Projet "Normandie Memory" à Colombelles : "les historiens doivent rentrer dans l'arène"

  • l’année dernière
Stéphane Simonnet, référent historique du projet Normandie Memory à Colombelles (anciennement Hommage aux Héros), s'est exprimé pour la première fois sur France Bleu Normandie ce mardi 10 octobre 2023.
Transcript
00:00 Le 6/9 France Bleu Normandie
00:02 C'est l'heure de notre invité à 8h15 sur France Bleu France 3 Normandie
00:08 Élu Fontaine ce matin, notre invité est Stéphane Simonnet.

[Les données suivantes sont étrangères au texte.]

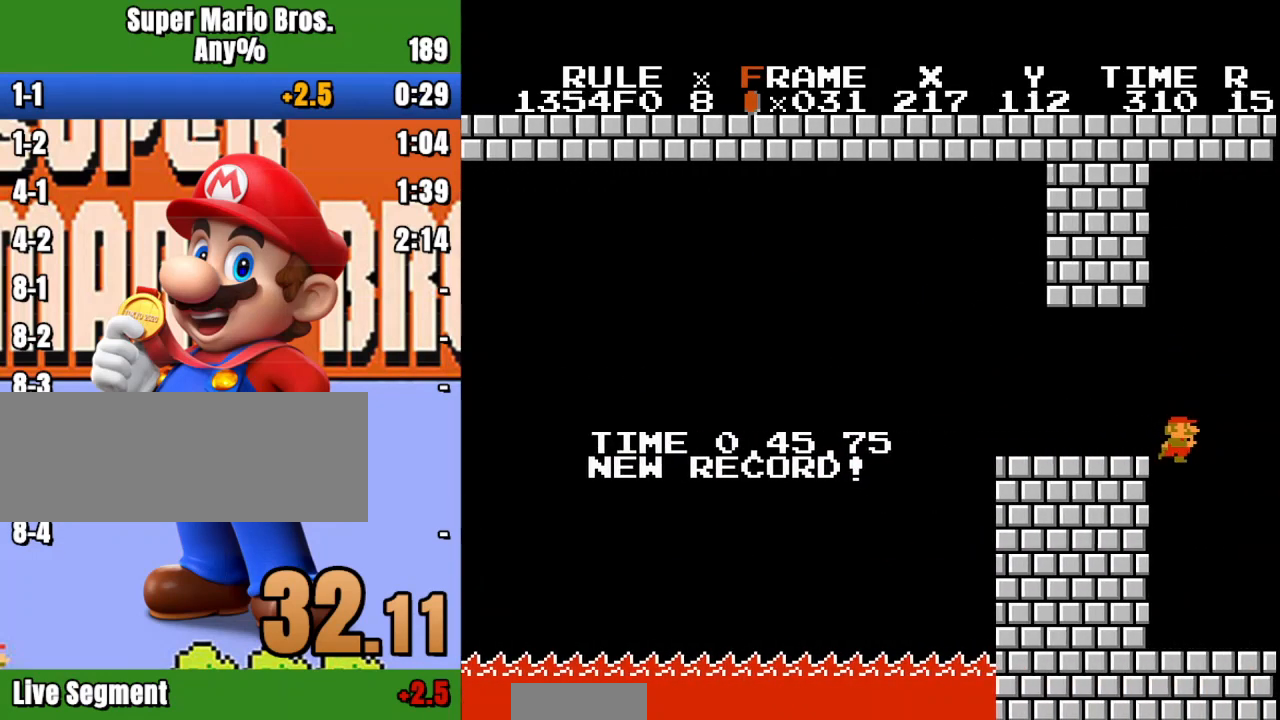
{"buttons": ["SELECT"], "events": []}
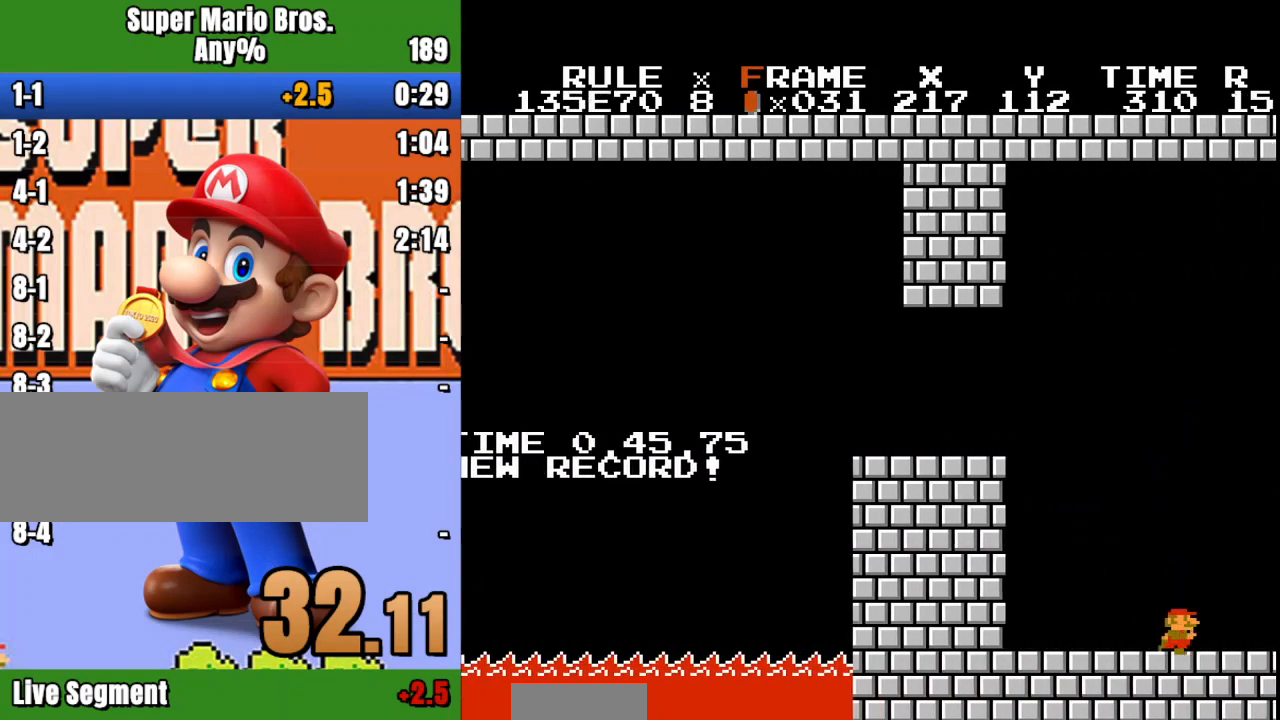
{"buttons": ["SELECT"], "events": []}
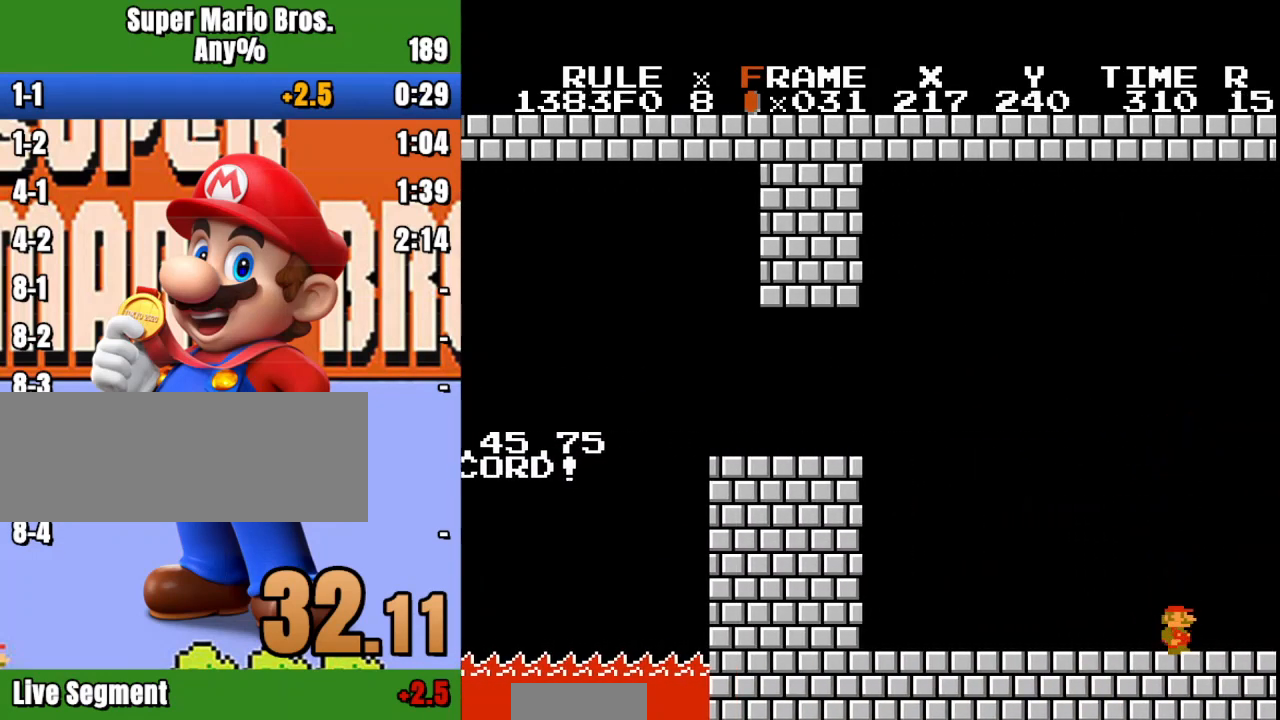
{"buttons": [], "events": [[467, "SELECT", "up"]]}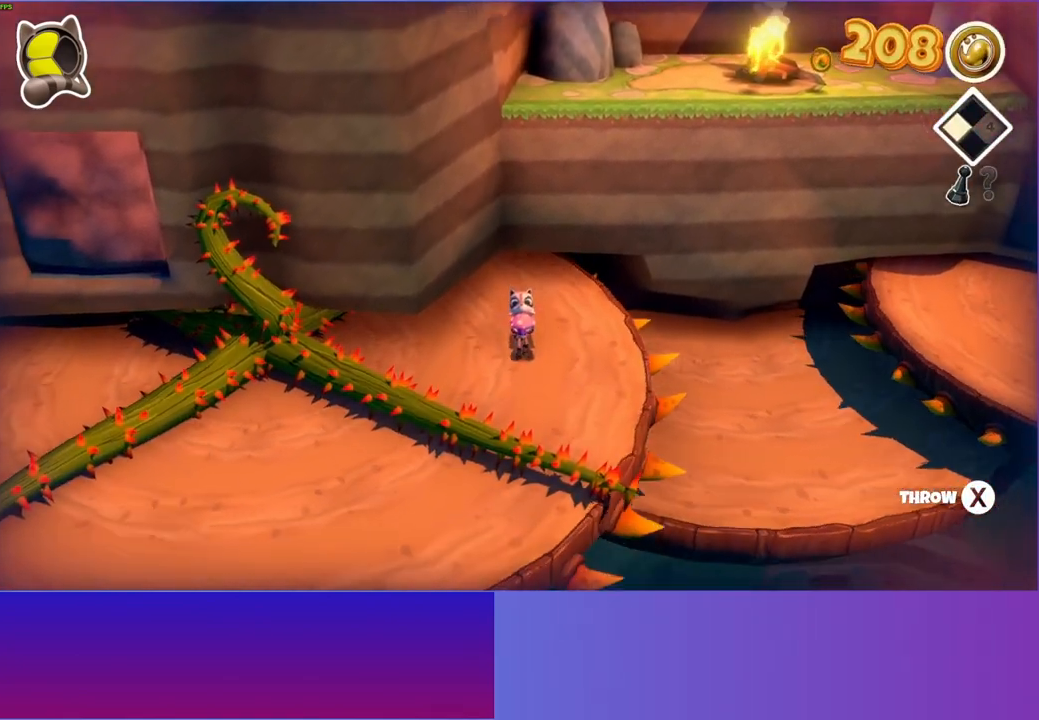
Gameplay with a controller (Xbox layout); each line is a JSON object with the inputs held at the frame after it. "events" lists button and stick changes between this image and that frame as [ms after this image, input, new state], when the widget could be followed in between. Not read: L3 R3.
{"buttons": [], "left_stick": "down", "right_stick": "center", "events": [[67, "Y", "up"]]}
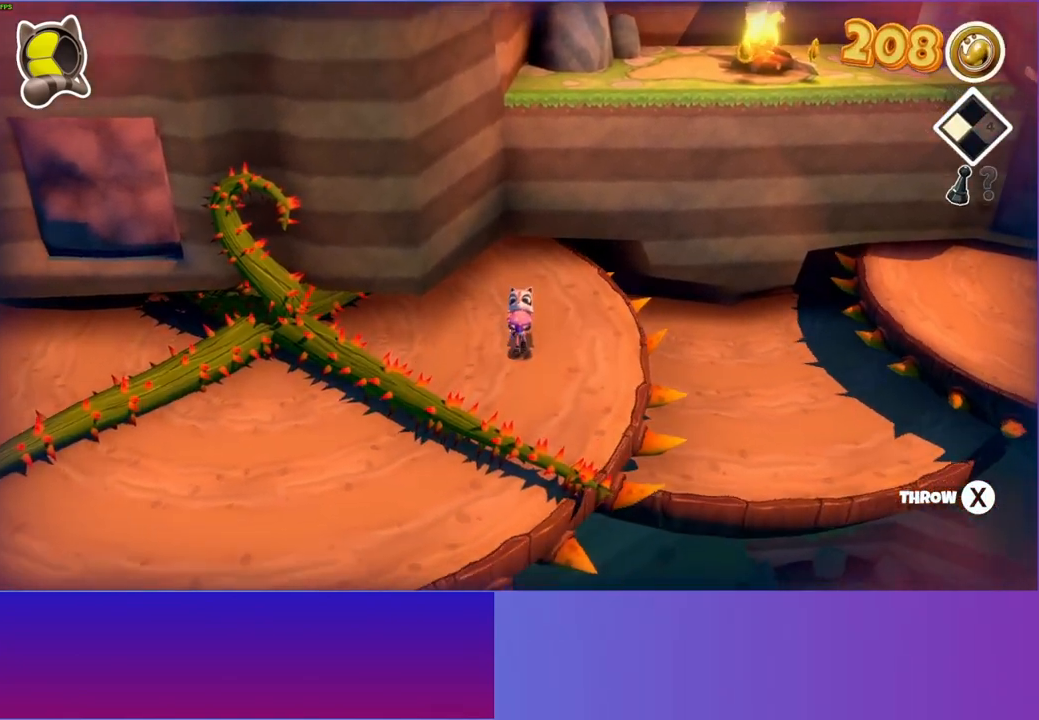
{"buttons": [], "left_stick": "down-left", "right_stick": "center", "events": [[50, "left_stick", "down-left"]]}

00:11 Exactement, bonjour Stéphane Simonnet.
00:13 Bonjour.
00:13 Bonjour, vous êtes historien, référent historique du projet Normandie Mémorie,
00:17 anciennement hommage aux héros à Colombel.
00:20 Normandie Mémorie, hommage aux héros, dites-nous à quoi ça va ressembler, que souhaitez-vous mettre en place ?
00:25 Alors le nom a changé effectivement, le projet reste le même.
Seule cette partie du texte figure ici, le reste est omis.